PROVIDED PASSAGE:
-- BEGIN --

3) Continue to eat well and exercise, as well as strive to get more sleep! I recently made "Go to bed by 11:00 every weeknight" and "Get to work before 8:45" into new SparkPeople Goals, so I think this will add a bit of extra motivation to my daily feats of getting up and out the door.

I will keep you updated, on my goals, as well as on life in general. I feel better even as I write this!

GRATITUDE: FROM FEBRUARY 1ST, 2009

Today I am writing a list of ten things for which I am grateful:

1) I am grateful for my boyfriend, who is goofy and thinks I am cute, and who is constantly writing to-do lists.

2) I'm grateful for my friends, Dan and Dave and Maggie, who are an endless source of amusing conversation.

3) I'm grateful for the fact that each day is a chance to start anew.

4) I'm grateful that I can learn about Qi Gong, Reiki, reflexology, and other types of energy healing.

5) I'm grateful for my job, which is giving me a chance to test my abilities and form new habits.

6) I'm grateful for Lake Superior and the beautiful surroundings in which I live.

7) I'm grateful for my cat, who finds interest in the most ordinary things.

8) I'm grateful for the elderly, for children, and for people who come from different backgrounds than mine. They all remind me to look outside myself.

9) I'm grateful for religions of all kinds, and that I have the freedom to explore them.

10) I'm grateful for my family, my friends, for the human race and for all the animals, for each plant and each stone. I'm grateful for the miraculous and mysterious web that is creation. I am eternally grateful that the gift of life has been bestowed upon me. But mostly I am grateful for love.

Blessed Be.

20 January 2009

MY FREAKING CAT

My cat is quite possibly the only "companion animal" on Earth that RAISES blood pressure!!! I got her 2.5 years ago as a companion pet to help with my depression, thinking that pretty much any cat could qualify as one of those.

[Although, in all honesty, I basically just wanted a cat and my apartment building wouldn't allow one without an Official Doctor's Note... I know, it's wrong to exaggerate one's depression. But it's also a stupid rule!]

ANYWAY, as I was saying: Never, ever, EVER, adopt a formerly stray cat who needs a home after living with 6 college boys who took it in off the streets and then pretty much just hosted parties in their enormous house while the cat shredded up endless rolls of toilet paper to keep itself entertained...

Because, if you DO make that mistake, you will end up owning one of the most DEVIOUS cats in The History of [wo]Mankind!!! A cat who can open drawers, shred cardboard boxes, and destroy Kleenexes in a heartbeat... even AFTER it's de-clawed!!!

In all seriousness, I'm pretty sure my cat has opposable thumbs. On more than one occasion she has unscrewed the cover of a fish-food container. HOW?!?

-- END --

(Stored entries)
-- BEGIN --

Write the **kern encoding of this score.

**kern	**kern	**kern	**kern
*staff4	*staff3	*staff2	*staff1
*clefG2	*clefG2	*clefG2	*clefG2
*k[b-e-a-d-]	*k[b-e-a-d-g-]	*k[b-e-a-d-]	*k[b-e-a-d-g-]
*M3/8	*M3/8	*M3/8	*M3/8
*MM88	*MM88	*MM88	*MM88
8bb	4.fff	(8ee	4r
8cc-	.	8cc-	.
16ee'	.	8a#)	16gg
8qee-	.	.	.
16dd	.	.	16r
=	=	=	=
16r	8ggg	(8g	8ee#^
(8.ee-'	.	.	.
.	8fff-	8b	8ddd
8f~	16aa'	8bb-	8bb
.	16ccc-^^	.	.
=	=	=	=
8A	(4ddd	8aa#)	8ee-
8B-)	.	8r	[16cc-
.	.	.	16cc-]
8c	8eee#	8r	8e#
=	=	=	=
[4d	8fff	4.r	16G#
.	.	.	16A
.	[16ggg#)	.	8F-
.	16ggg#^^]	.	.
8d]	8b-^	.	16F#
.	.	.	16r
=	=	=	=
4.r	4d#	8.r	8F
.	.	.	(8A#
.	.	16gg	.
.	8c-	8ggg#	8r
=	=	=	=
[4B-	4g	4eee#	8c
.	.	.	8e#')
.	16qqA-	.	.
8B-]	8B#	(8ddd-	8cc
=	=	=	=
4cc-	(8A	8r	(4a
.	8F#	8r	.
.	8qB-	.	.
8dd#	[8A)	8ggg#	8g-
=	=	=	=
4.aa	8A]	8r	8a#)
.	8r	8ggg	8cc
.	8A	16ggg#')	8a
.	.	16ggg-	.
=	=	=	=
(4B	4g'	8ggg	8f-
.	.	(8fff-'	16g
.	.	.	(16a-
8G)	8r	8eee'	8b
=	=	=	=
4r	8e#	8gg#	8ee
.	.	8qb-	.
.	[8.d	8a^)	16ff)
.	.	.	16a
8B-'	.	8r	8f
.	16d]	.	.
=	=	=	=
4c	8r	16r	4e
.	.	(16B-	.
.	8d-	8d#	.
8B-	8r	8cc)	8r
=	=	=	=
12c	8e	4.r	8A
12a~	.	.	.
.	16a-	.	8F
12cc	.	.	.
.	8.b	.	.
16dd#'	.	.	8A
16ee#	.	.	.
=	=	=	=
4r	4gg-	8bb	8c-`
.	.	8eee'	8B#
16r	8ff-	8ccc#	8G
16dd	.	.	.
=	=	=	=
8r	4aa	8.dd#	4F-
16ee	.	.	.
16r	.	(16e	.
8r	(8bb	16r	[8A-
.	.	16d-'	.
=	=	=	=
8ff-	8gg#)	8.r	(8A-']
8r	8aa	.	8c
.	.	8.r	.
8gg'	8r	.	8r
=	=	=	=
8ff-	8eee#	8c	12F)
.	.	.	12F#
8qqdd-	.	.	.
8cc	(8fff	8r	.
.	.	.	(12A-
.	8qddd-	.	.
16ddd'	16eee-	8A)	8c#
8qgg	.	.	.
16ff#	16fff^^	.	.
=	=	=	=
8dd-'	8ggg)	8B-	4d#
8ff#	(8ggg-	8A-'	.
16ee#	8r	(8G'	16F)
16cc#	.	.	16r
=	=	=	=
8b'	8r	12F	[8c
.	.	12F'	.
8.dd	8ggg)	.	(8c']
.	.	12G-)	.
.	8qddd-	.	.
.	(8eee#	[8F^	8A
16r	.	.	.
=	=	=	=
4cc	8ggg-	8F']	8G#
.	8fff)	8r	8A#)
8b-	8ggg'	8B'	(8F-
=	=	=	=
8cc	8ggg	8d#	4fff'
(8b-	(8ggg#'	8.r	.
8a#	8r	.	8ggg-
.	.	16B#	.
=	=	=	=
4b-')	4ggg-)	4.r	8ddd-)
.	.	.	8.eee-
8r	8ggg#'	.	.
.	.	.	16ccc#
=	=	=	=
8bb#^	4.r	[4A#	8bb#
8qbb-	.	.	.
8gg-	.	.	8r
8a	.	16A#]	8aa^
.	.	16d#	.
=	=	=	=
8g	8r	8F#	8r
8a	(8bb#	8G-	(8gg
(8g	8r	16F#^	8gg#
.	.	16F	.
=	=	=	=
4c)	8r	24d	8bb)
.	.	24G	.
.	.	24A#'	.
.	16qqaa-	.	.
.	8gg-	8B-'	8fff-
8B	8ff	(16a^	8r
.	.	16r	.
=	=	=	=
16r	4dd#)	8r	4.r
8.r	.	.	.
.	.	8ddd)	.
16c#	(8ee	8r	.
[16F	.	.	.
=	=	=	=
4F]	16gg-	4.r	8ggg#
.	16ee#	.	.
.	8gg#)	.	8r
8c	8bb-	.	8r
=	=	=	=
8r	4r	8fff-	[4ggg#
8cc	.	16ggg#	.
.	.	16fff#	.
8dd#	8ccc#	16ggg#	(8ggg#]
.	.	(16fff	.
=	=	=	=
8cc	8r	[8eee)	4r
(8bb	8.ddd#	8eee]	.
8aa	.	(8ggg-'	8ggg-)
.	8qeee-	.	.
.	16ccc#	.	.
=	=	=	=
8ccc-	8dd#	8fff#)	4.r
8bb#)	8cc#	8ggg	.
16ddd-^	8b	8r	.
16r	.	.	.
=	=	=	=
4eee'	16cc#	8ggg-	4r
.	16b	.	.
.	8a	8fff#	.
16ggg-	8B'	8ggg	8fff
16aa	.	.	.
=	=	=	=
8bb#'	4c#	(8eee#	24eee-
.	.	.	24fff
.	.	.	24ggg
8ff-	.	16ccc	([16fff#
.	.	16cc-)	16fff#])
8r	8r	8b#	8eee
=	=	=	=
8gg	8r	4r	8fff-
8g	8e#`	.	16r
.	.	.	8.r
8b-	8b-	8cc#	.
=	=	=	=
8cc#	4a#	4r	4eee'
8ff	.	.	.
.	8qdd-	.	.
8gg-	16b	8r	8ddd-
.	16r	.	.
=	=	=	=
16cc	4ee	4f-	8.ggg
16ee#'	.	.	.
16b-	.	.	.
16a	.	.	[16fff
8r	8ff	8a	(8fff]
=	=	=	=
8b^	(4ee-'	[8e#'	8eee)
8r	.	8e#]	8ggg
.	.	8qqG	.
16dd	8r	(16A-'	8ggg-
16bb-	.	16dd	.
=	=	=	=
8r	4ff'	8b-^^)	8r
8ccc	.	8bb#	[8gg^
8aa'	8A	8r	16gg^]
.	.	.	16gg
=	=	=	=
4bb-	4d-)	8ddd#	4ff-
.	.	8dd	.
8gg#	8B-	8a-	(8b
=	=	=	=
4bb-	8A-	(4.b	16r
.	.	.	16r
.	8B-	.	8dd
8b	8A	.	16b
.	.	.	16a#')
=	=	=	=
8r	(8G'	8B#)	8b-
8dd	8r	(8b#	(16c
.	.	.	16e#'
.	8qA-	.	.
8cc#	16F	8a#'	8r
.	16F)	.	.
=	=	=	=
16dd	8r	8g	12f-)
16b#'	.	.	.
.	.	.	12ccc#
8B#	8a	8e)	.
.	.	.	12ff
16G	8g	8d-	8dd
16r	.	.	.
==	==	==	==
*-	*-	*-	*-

-- END --

WRITTEN REQUEST: Write out the blog post starting with "3) Continue to" and going on through "of amusing conversation.", changing "goofy" to "silly".

SOLUTION FOR THIS EXERCISE:
3) Continue to eat well and exercise, as well as strive to get more sleep! I recently made "Go to bed by 11:00 every weeknight" and "Get to work before 8:45" into new SparkPeople Goals, so I think this will add a bit of extra motivation to my daily feats of getting up and out the door.

I will keep you updated, on my goals, as well as on life in general. I feel better even as I write this!

GRATITUDE: FROM FEBRUARY 1ST, 2009

Today I am writing a list of ten things for which I am grateful:

1) I am grateful for my boyfriend, who is silly and thinks I am cute, and who is constantly writing to-do lists.

2) I'm grateful for my friends, Dan and Dave and Maggie, who are an endless source of amusing conversation.